> [WHAT THE EXERCISE ASKS] Your task is to copy the stretch of lines in the records below that begins with the line containing "thumb cmc: (590, 489)" and ends with the line containing "pinky tip: (569, 420)", exactly as written, with nothing added.

> [ENTRIES SUPPLIED]
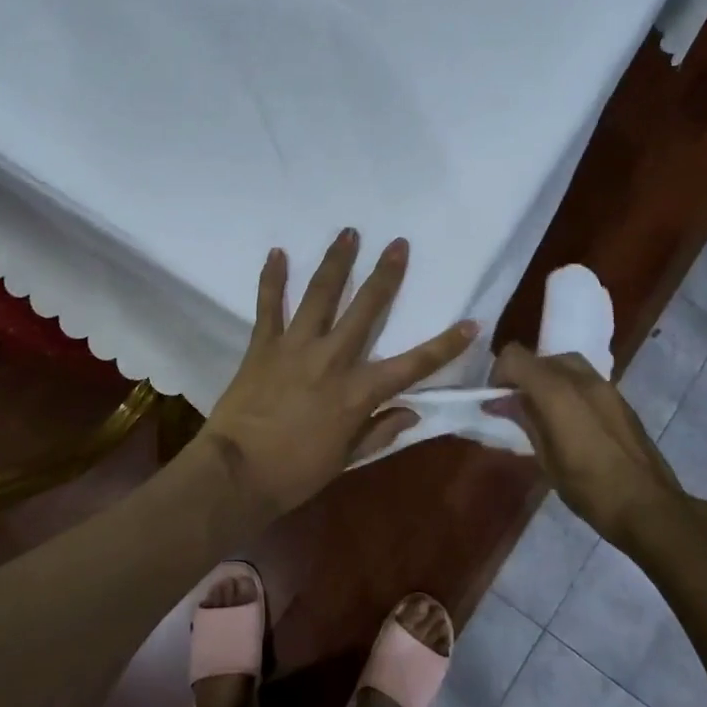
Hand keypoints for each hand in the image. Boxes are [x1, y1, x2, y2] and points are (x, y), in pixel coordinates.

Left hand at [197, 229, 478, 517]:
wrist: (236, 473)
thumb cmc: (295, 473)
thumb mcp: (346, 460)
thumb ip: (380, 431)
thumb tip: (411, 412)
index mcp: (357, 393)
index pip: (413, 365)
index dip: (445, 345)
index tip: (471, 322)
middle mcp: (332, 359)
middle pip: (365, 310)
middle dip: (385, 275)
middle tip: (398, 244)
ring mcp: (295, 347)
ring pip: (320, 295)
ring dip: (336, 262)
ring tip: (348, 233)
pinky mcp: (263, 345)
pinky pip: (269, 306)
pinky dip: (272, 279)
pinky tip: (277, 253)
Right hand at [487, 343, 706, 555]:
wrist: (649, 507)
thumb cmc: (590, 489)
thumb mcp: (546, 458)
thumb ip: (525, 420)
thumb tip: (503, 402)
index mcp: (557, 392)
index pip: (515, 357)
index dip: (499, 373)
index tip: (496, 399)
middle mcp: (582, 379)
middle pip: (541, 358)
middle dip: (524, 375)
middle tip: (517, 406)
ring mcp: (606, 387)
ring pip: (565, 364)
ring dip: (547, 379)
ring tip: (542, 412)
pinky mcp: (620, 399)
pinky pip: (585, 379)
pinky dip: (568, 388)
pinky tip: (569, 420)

---

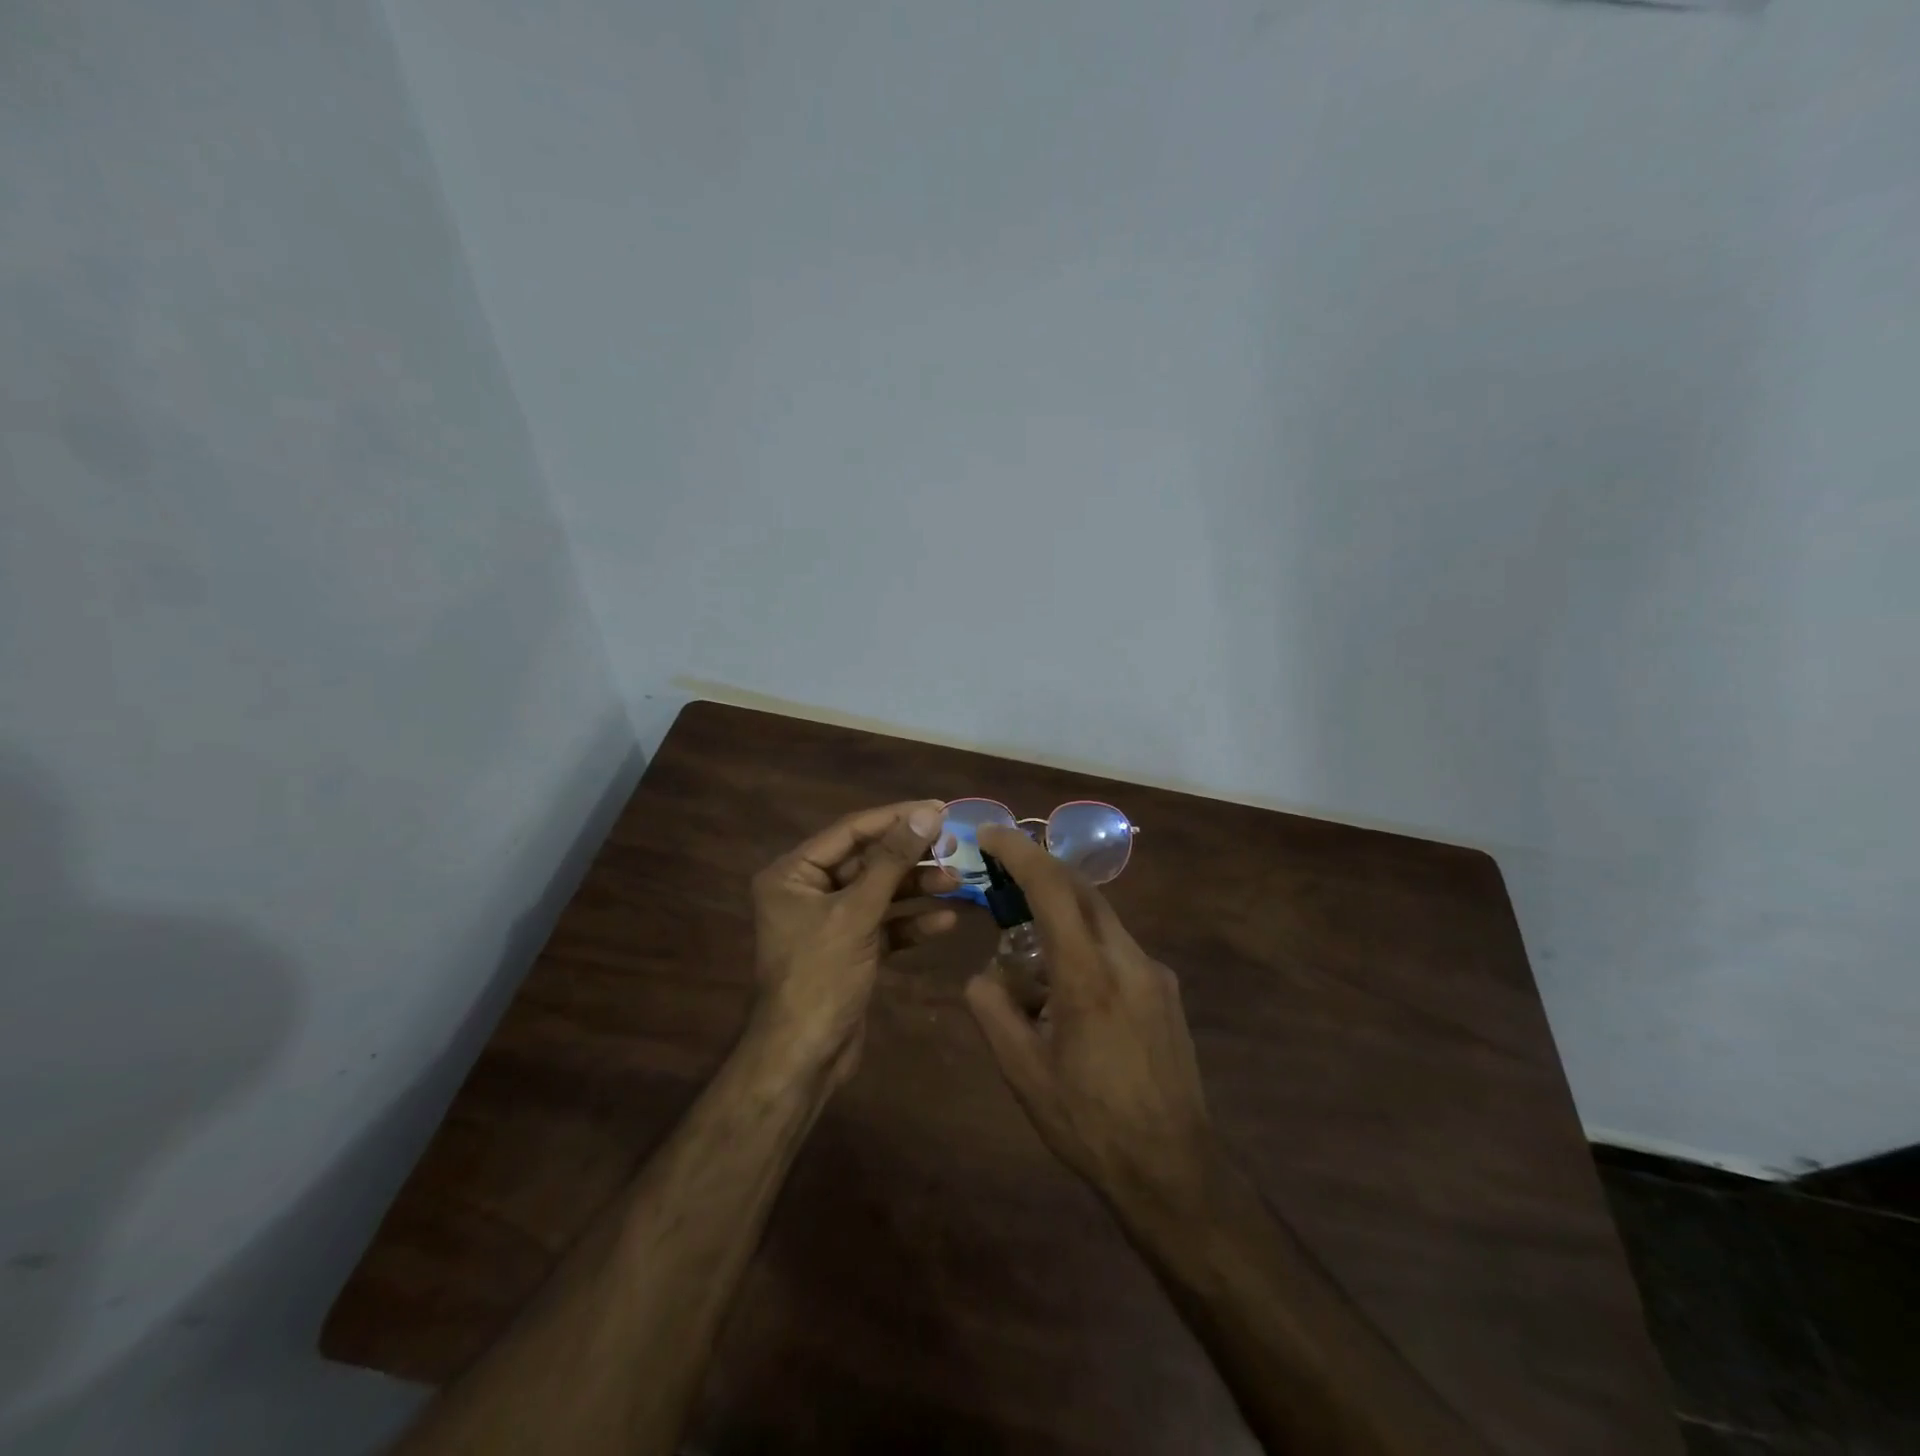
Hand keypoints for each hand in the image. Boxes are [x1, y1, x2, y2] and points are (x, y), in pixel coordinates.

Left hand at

> [COMPLETED TASK]
thumb cmc: (590, 489)
thumb mcp: (546, 458)
thumb ip: (525, 420)
thumb tip: (503, 402)
index mcp: (557, 392)
index pip: (515, 357)
index dip: (499, 373)
index tip: (496, 399)
middle mcp: (582, 379)
middle pip: (541, 358)
middle dip: (524, 375)
middle tip: (517, 406)
ring mcp: (606, 387)
ring pip: (565, 364)
ring dip: (547, 379)
ring tip: (542, 412)
pinky mcp: (620, 399)
pinky pip: (585, 379)
pinky dip: (568, 388)
pinky tip: (569, 420)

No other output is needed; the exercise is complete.